> [WHAT TO WORK ON]: Write every entry out again with no changes, and leave the images behind.

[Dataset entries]
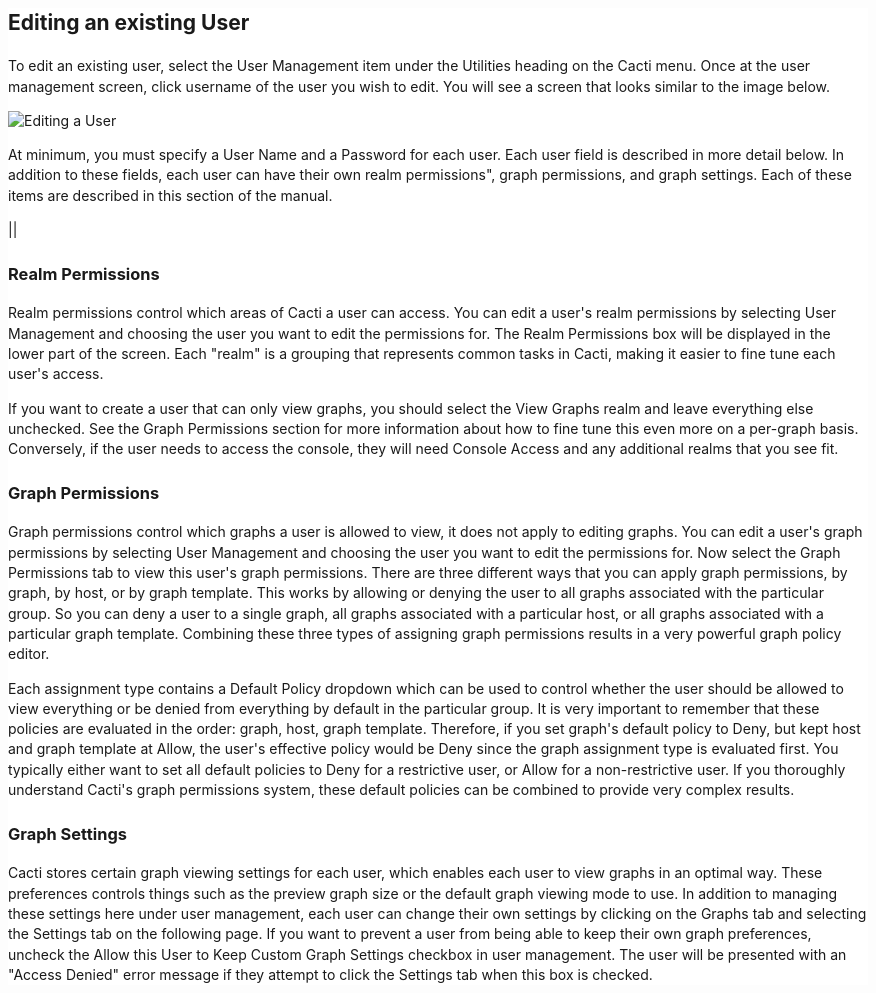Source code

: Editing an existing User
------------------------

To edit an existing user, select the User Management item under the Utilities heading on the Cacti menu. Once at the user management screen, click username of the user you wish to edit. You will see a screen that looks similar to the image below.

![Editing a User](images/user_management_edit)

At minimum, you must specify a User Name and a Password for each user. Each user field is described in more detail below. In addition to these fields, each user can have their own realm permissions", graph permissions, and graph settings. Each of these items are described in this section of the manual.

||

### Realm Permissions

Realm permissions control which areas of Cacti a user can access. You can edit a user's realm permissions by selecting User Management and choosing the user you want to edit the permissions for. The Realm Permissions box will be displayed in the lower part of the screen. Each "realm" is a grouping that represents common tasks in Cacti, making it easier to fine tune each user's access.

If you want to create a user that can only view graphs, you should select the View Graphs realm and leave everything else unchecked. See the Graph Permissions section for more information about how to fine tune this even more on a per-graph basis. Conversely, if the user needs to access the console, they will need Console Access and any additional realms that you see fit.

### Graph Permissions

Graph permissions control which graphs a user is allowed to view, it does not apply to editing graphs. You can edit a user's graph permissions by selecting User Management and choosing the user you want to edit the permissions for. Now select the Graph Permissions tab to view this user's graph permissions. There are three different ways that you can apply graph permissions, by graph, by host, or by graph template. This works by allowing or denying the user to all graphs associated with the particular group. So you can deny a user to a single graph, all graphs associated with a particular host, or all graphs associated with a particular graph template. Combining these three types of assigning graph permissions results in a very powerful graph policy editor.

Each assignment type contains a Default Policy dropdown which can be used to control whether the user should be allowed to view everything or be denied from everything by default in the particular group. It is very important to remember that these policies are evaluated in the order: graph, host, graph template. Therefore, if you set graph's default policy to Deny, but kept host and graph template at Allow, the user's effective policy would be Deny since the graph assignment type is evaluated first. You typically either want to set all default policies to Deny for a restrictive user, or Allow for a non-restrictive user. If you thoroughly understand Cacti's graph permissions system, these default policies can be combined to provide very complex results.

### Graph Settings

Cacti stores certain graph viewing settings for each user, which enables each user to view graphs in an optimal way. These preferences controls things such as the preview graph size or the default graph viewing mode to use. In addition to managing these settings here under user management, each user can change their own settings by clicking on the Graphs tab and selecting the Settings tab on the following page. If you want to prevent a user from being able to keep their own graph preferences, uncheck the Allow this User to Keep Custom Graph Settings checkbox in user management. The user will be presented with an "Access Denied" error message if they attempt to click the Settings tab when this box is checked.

> [EXERCISE SOLUTION]:
Source code

: Editing an existing User
------------------------

To edit an existing user, select the User Management item under the Utilities heading on the Cacti menu. Once at the user management screen, click username of the user you wish to edit. You will see a screen that looks similar to the image below.

![Editing a User](images/user_management_edit)

At minimum, you must specify a User Name and a Password for each user. Each user field is described in more detail below. In addition to these fields, each user can have their own realm permissions", graph permissions, and graph settings. Each of these items are described in this section of the manual.

||

### Realm Permissions

Realm permissions control which areas of Cacti a user can access. You can edit a user's realm permissions by selecting User Management and choosing the user you want to edit the permissions for. The Realm Permissions box will be displayed in the lower part of the screen. Each "realm" is a grouping that represents common tasks in Cacti, making it easier to fine tune each user's access.

If you want to create a user that can only view graphs, you should select the View Graphs realm and leave everything else unchecked. See the Graph Permissions section for more information about how to fine tune this even more on a per-graph basis. Conversely, if the user needs to access the console, they will need Console Access and any additional realms that you see fit.

### Graph Permissions

Graph permissions control which graphs a user is allowed to view, it does not apply to editing graphs. You can edit a user's graph permissions by selecting User Management and choosing the user you want to edit the permissions for. Now select the Graph Permissions tab to view this user's graph permissions. There are three different ways that you can apply graph permissions, by graph, by host, or by graph template. This works by allowing or denying the user to all graphs associated with the particular group. So you can deny a user to a single graph, all graphs associated with a particular host, or all graphs associated with a particular graph template. Combining these three types of assigning graph permissions results in a very powerful graph policy editor.

Each assignment type contains a Default Policy dropdown which can be used to control whether the user should be allowed to view everything or be denied from everything by default in the particular group. It is very important to remember that these policies are evaluated in the order: graph, host, graph template. Therefore, if you set graph's default policy to Deny, but kept host and graph template at Allow, the user's effective policy would be Deny since the graph assignment type is evaluated first. You typically either want to set all default policies to Deny for a restrictive user, or Allow for a non-restrictive user. If you thoroughly understand Cacti's graph permissions system, these default policies can be combined to provide very complex results.

### Graph Settings

Cacti stores certain graph viewing settings for each user, which enables each user to view graphs in an optimal way. These preferences controls things such as the preview graph size or the default graph viewing mode to use. In addition to managing these settings here under user management, each user can change their own settings by clicking on the Graphs tab and selecting the Settings tab on the following page. If you want to prevent a user from being able to keep their own graph preferences, uncheck the Allow this User to Keep Custom Graph Settings checkbox in user management. The user will be presented with an "Access Denied" error message if they attempt to click the Settings tab when this box is checked.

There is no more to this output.